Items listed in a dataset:
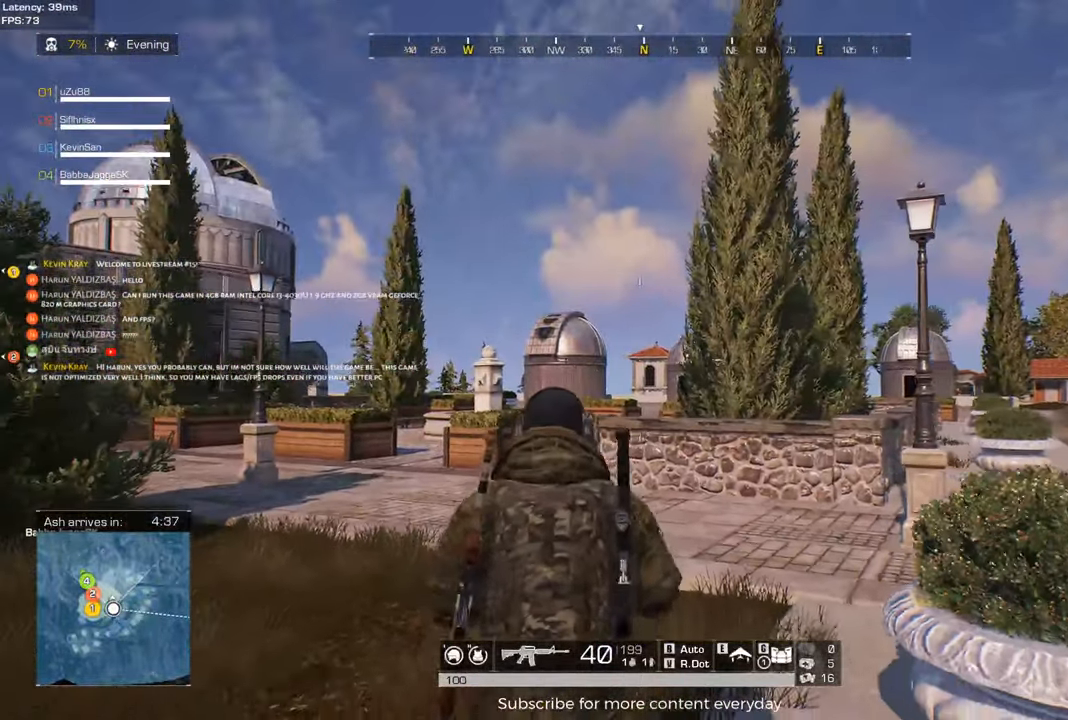
{"keys": ["shift", "w"], "mouse": [], "events": [[83, "s", "up"], [217, "w", "down"], [267, "shift", "down"], [417, "d", "up"]]}
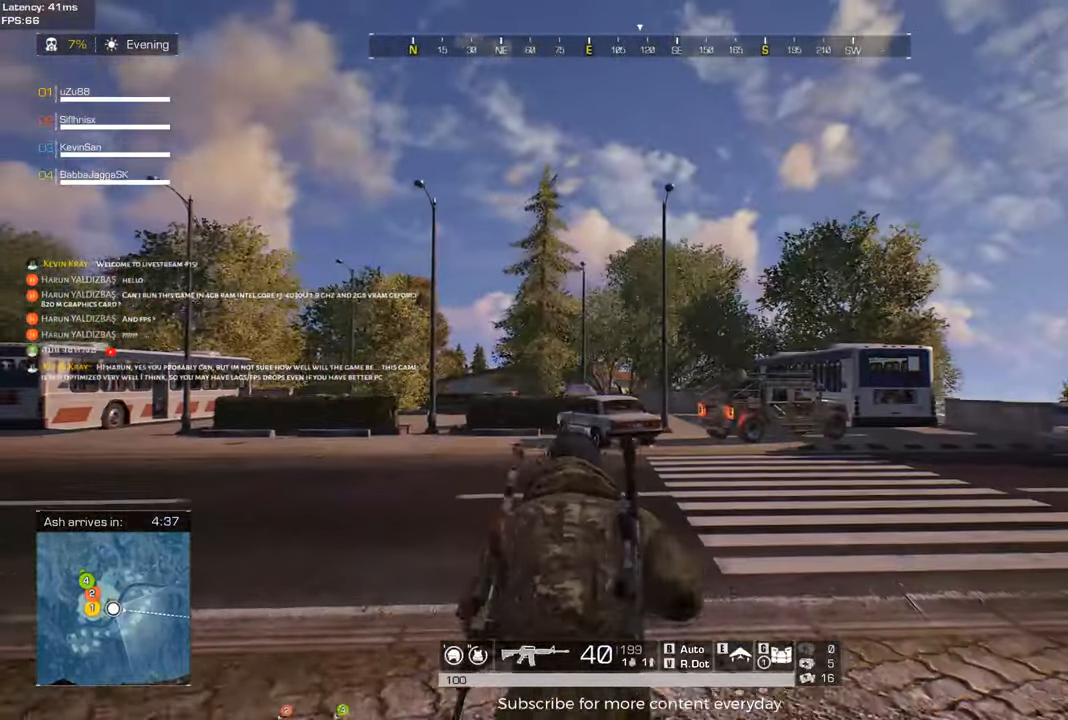
{"keys": ["shift", "w"], "mouse": [], "events": []}
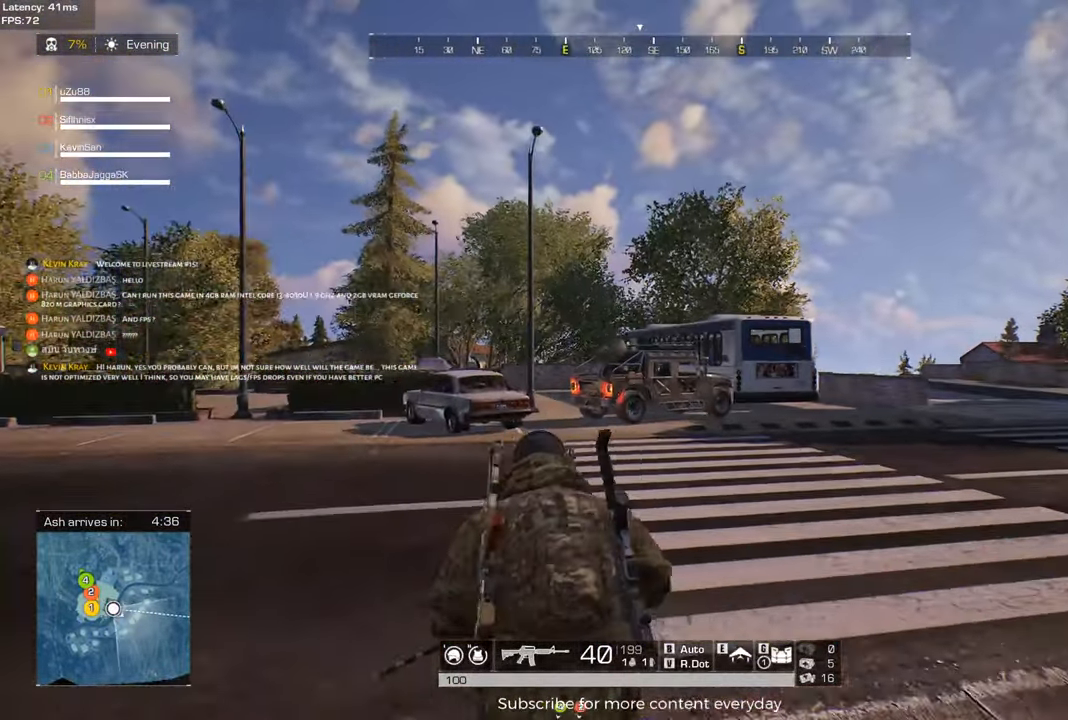
{"keys": ["shift", "w"], "mouse": [], "events": [[200, "d", "down"], [350, "space", "down"], [433, "d", "up"], [433, "space", "up"]]}
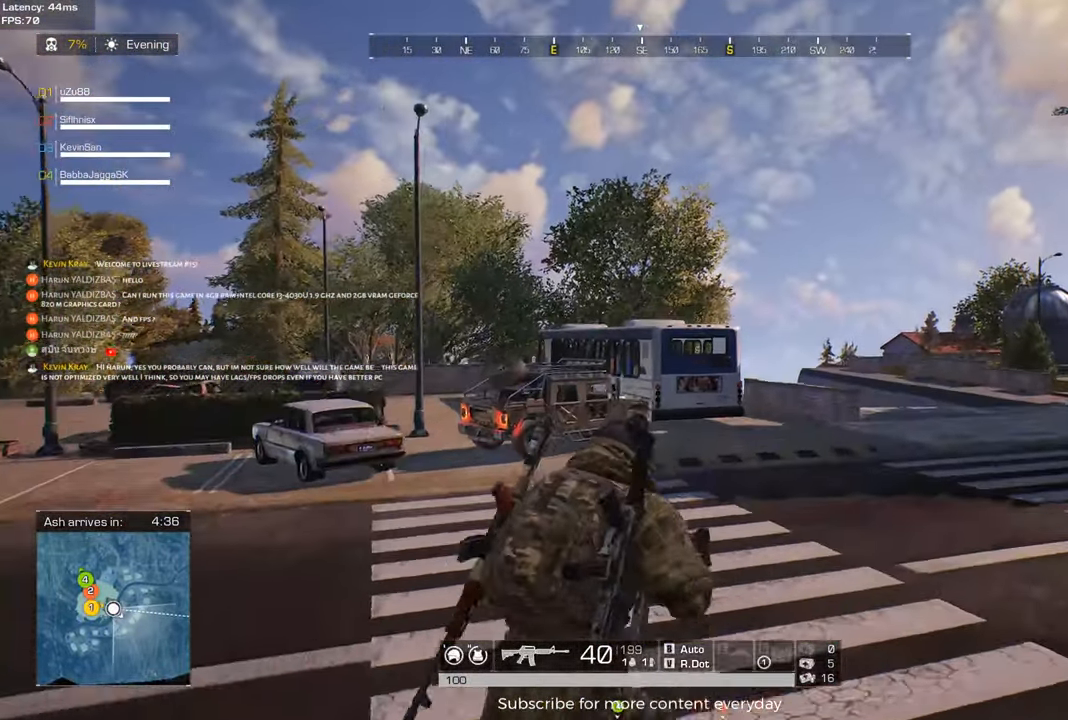
{"keys": ["shift", "w"], "mouse": [], "events": []}
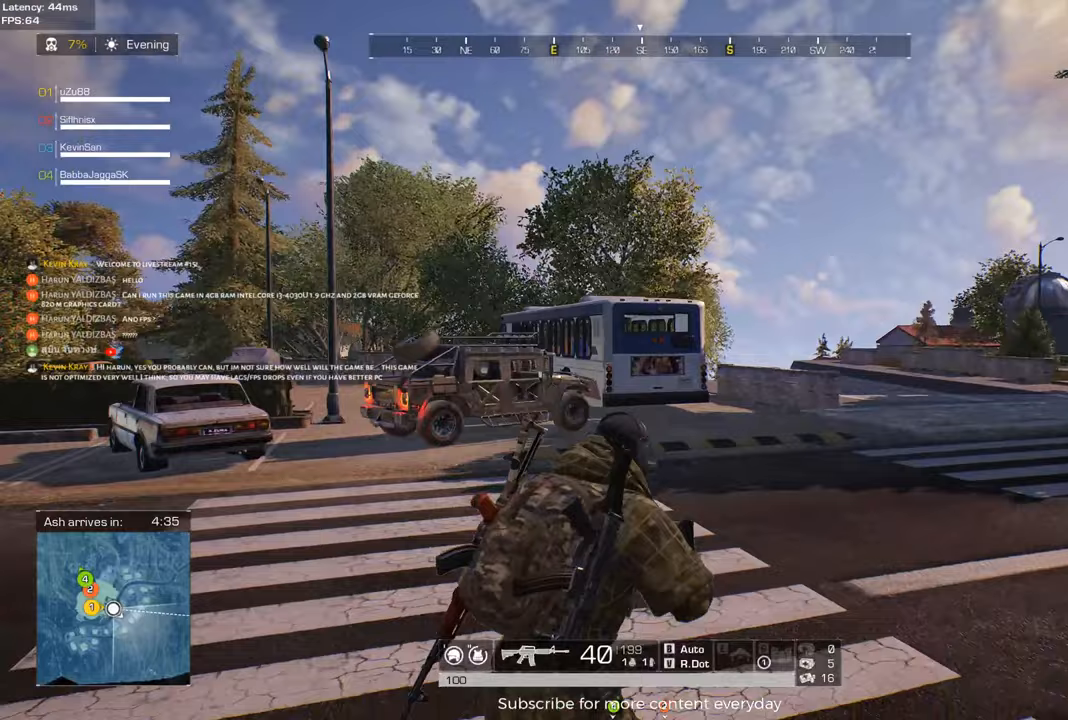
{"keys": ["shift", "space", "w"], "mouse": [], "events": [[417, "space", "down"]]}
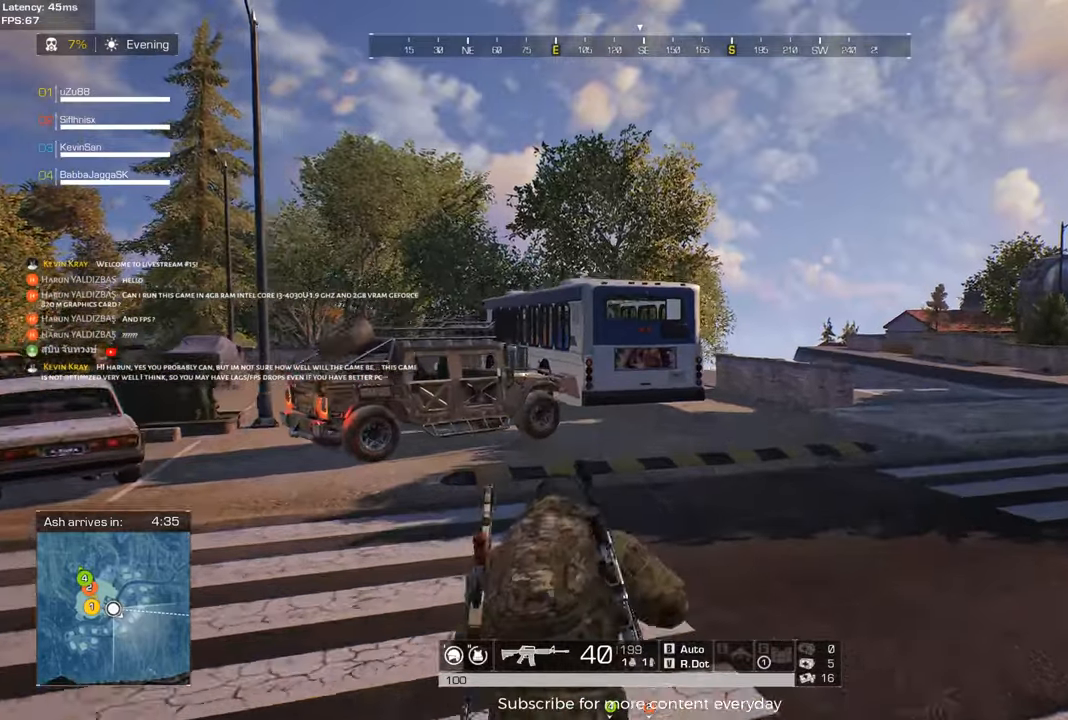
{"keys": ["d", "shift", "w"], "mouse": [], "events": [[117, "space", "up"], [483, "d", "down"]]}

Work to complete: Return every line above in which the string "down" occurs.

Exercise output:
{"keys": ["shift", "w"], "mouse": [], "events": [[83, "s", "up"], [217, "w", "down"], [267, "shift", "down"], [417, "d", "up"]]}
{"keys": ["shift", "w"], "mouse": [], "events": [[200, "d", "down"], [350, "space", "down"], [433, "d", "up"], [433, "space", "up"]]}
{"keys": ["shift", "space", "w"], "mouse": [], "events": [[417, "space", "down"]]}
{"keys": ["d", "shift", "w"], "mouse": [], "events": [[117, "space", "up"], [483, "d", "down"]]}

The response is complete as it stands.